Ci sono dolori che diventano comuni, che uniscono, che trasportano le lacrime dal volto di un familiare fino al viso di uno sconosciuto. E ci sono immagine, come la lunga fila di camion a Bergamo che portano via le bare per essere cremate altrove, che diventano ancora più reali quando quei feretri te li ritrovi davanti, in fila, per l'estrema unzione. La fragilità umana esplode, la paura diventa concreta, tangibile, fa vacillare le gambe. Ma non la fede. Don Daniele è il parroco di Copparo, comune in provincia di Ferrara, il suo cuore è molto lombardo: la nonna era della Val Brembana e la famiglia vive nel Lecchese.
"Quando ho saputo che alcune delle salme dei defunti di Bergamo sarebbero arrivate al crematorio della città di cui sono arciprete, il mio primo pensiero è andato ai miei anziani genitori che vivono in provincia di Lecco. Ho pensato che dentro quelle bare potessero esserci loro e ho sentito quelle persone non degli estranei ma come fossero i miei genitori, miei fratelli e sorelle", racconta all'Adnkronos.

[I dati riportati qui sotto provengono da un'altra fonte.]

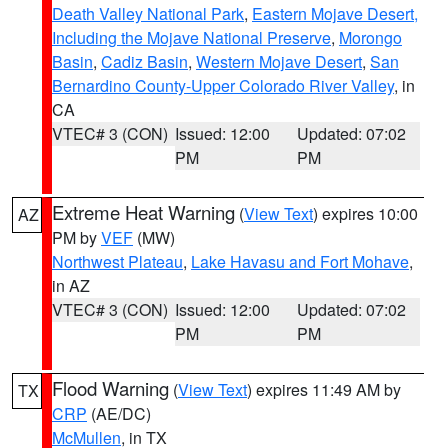
Death Valley National Park
,
Eastern Mojave Desert,
Including the Mojave National Preserve
,
Morongo
Basin
,
Cadiz Basin
,
Western Mojave Desert
,
San
Bernardino County-Upper Colorado River Valley
, in
CA
VTEC# 3 (CON)
Issued: 12:00
Updated: 07:02
PM
PM
Extreme Heat Warning
(
View Text
) expires 10:00
AZ
PM by
VEF
(MW)
Northwest Plateau
,
Lake Havasu and Fort Mohave
,
in AZ
VTEC# 3 (CON)
Issued: 12:00
Updated: 07:02
PM
PM
Flood Warning
(
View Text
) expires 11:49 AM by
TX
CRP
(AE/DC)
McMullen
, in TX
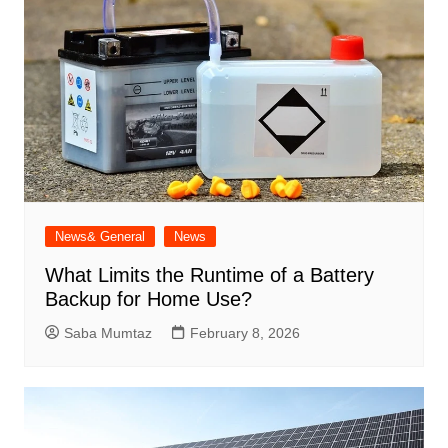
News& General
News
What Limits the Runtime of a Battery
Backup for Home Use?
Saba Mumtaz
February 8, 2026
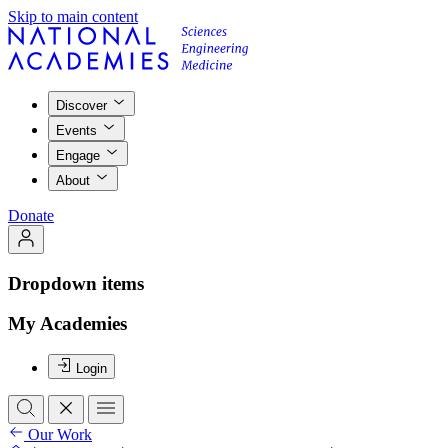
Skip to main content
Discover
Events
Engage
About
Donate
Dropdown items
My Academies
Login
Our Work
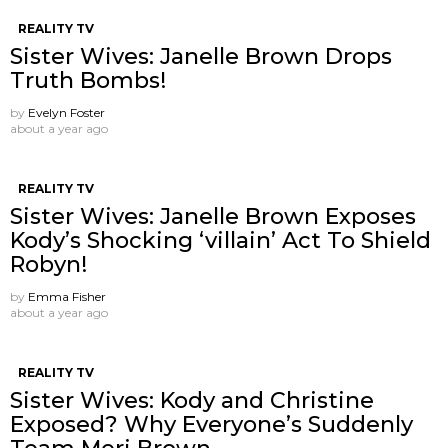
REALITY TV
Sister Wives: Janelle Brown Drops
Truth Bombs!
by
Evelyn Foster
about a year ago
REALITY TV
Sister Wives: Janelle Brown Exposes
Kody’s Shocking ‘villain’ Act To Shield
Robyn!
by
Emma Fisher
about a year ago
REALITY TV
Sister Wives: Kody and Christine
Exposed? Why Everyone’s Suddenly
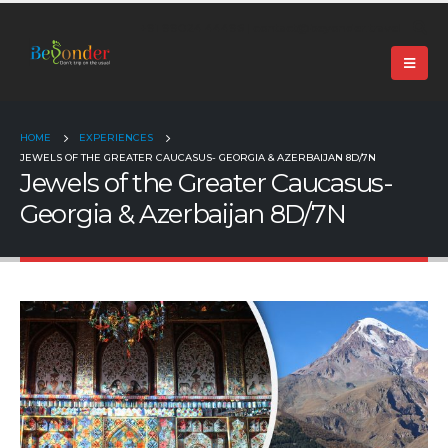
+91 99024 44496 |
contact@beyonder.travel
HOME
EXPERIENCES
JEWELS OF THE GREATER CAUCASUS- GEORGIA & AZERBAIJAN 8D/7N
Jewels of the Greater Caucasus-
Georgia & Azerbaijan 8D/7N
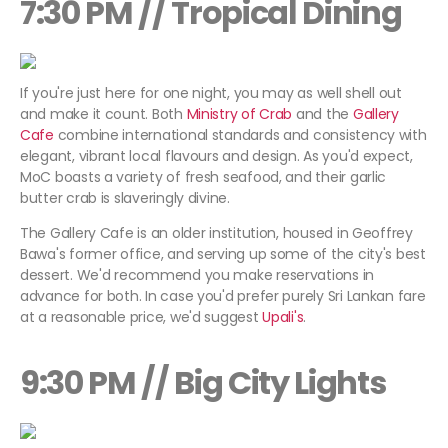
7:30 PM // Tropical Dining
If you're just here for one night, you may as well shell out
and make it count. Both
Ministry of Crab
and the
Gallery
Cafe
combine international standards and consistency with
elegant, vibrant local flavours and design. As you'd expect,
MoC boasts a variety of fresh seafood, and their garlic
butter crab is slaveringly divine.
The Gallery Cafe is an older institution, housed in Geoffrey
Bawa's former office, and serving up some of the city's best
dessert. We'd recommend you make reservations in
advance for both. In case you'd prefer purely Sri Lankan fare
at a reasonable price, we'd suggest
Upali's
.
9:30 PM // Big City Lights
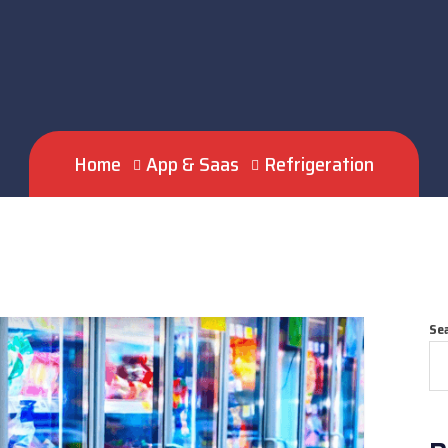
Home
App & Saas
Refrigeration
Se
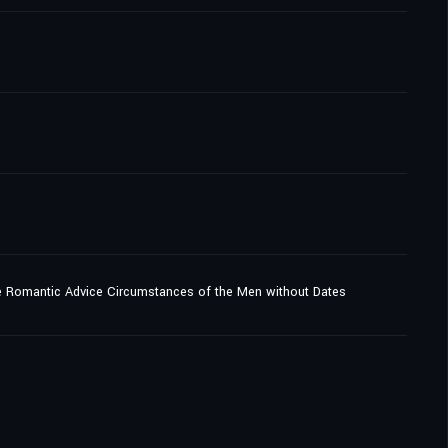
e Romantic Advice Circumstances of the Men without Dates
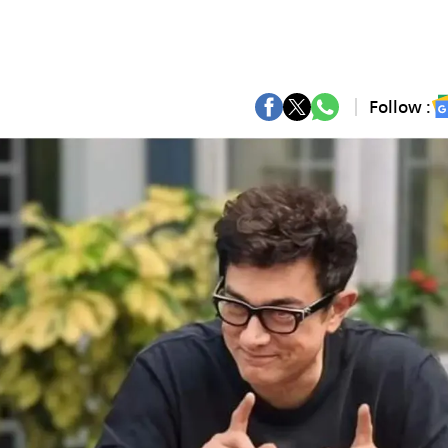
Follow :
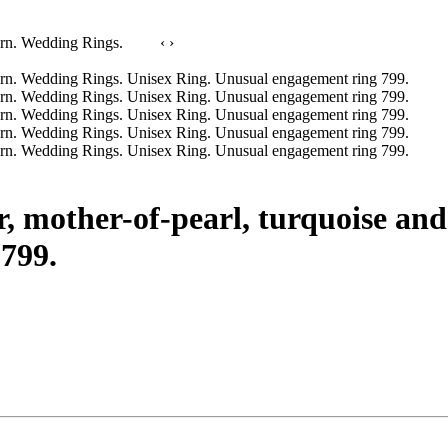
‹
›
er, mother-of-pearl, turquoise a
799.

"Conoscendo la grande fede dei bergamaschi non potevo assolutamente sottrarmi al mio compito di pastore di dare un’ultima benedizione sapendo che forse gli era stata negata dal grave momento che a Bergamo si vive. Condizione che ha fatto sì che il vescovo Francesco Beschi dicesse ai medici e agli infermieri di benedire i morti. Nella sala che accoglieva le bare, circa una ventina, mi sono fermato alcuni istanti in preghiera e in silenzio. Amare lacrime hanno rigato il mio volto", confessa.
"Ho asperso le bare con l’acqua benedetta recitando la preghiera che la Chiesa chiama del Commiato, cioè del congedo e ho sentito più che mai vere le parole che questa preghiera esprime: nelle tue mani Padre clementissimo consegniamo le anime di questi nostri fratelli con la sicura speranza che risorgeranno nell’ultimo giorno". Un saluto commosso 'ricompensato' con "tanti messaggi social di ringraziamento dei bergamaschi per questo mio semplice gesto".
Nella Chiesa della piccola cittadina in provincia di Ferrara c'è un antico Crocifisso donato da San Leonardo da Porto Maurizio, "crocifisso che nel 1855 ha liberato Copparo dal contagio del colera. È guardando a lui che troviamo la forza e il coraggio di salire sulla croce sapendo che dopo c’è solamente la Risurrezione. Un virus che ci ha fatto chiudere in casa non potrà mai cancellare quanto l’uomo in queste situazioni è capace di condividere: il proprio ingegno, il proprio lavoro, la propria solidarietà per il bene comune", conclude con un messaggio di speranza don Daniele Panzeri.